* Goal of the exercise *
If a line below holds the word "edital", count it; then say how many such lines there are and nothing else.

(Transcribed page contents)
------------------------------

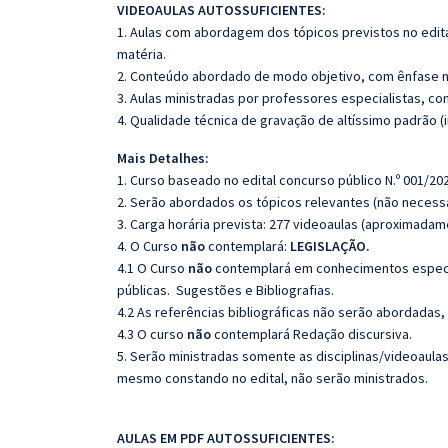
VIDEOAULAS AUTOSSUFICIENTES:
1. Aulas com abordagem dos tópicos previstos no edita
matéria.
2. Conteúdo abordado de modo objetivo, com ênfase n
3. Aulas ministradas por professores especialistas, co
4. Qualidade técnica de gravação de altíssimo padrão 
Mais Detalhes:
1. Curso baseado no edital concurso público N.º 001/202
2. Serão abordados os tópicos relevantes (não necessa
3. Carga horária prevista: 277 videoaulas (aproximadam
4. O Curso
não
contemplará:
LEGISLAÇÃO.
4.1 O Curso
não
contemplará em conhecimentos espec
públicas.
Sugestões e Bibliografias.
4.2 As referências bibliográficas não serão abordadas,
4.3 O curso
não
contemplará Redação discursiva.
5. Serão ministradas somente as disciplinas/videoaula
mesmo constando no edital, não serão ministrados.
AULAS EM PDF AUTOSSUFICIENTES:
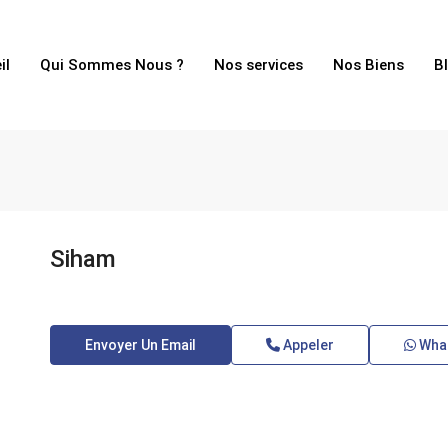
il
Qui Sommes Nous ?
Nos services
Nos Biens
B
Siham
Envoyer Un Email
Appeler
Wha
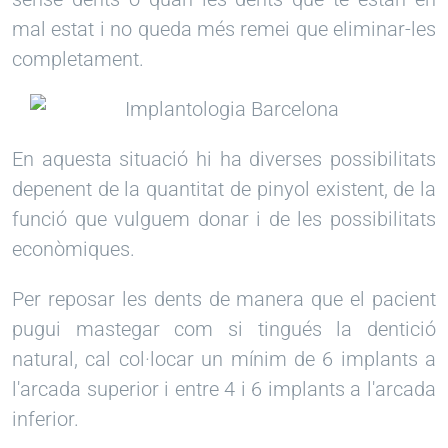
mal estat i no queda més remei que eliminar-les
completament.
En aquesta situació hi ha diverses possibilitats
depenent de la quantitat de pinyol existent, de la
funció que vulguem donar i de les possibilitats
econòmiques.
Per reposar les dents de manera que el pacient
pugui mastegar com si tingués la dentició
natural, cal col·locar un mínim de 6 implants a
l'arcada superior i entre 4 i 6 implants a l'arcada
inferior.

------------------------------

* Problem solution *
2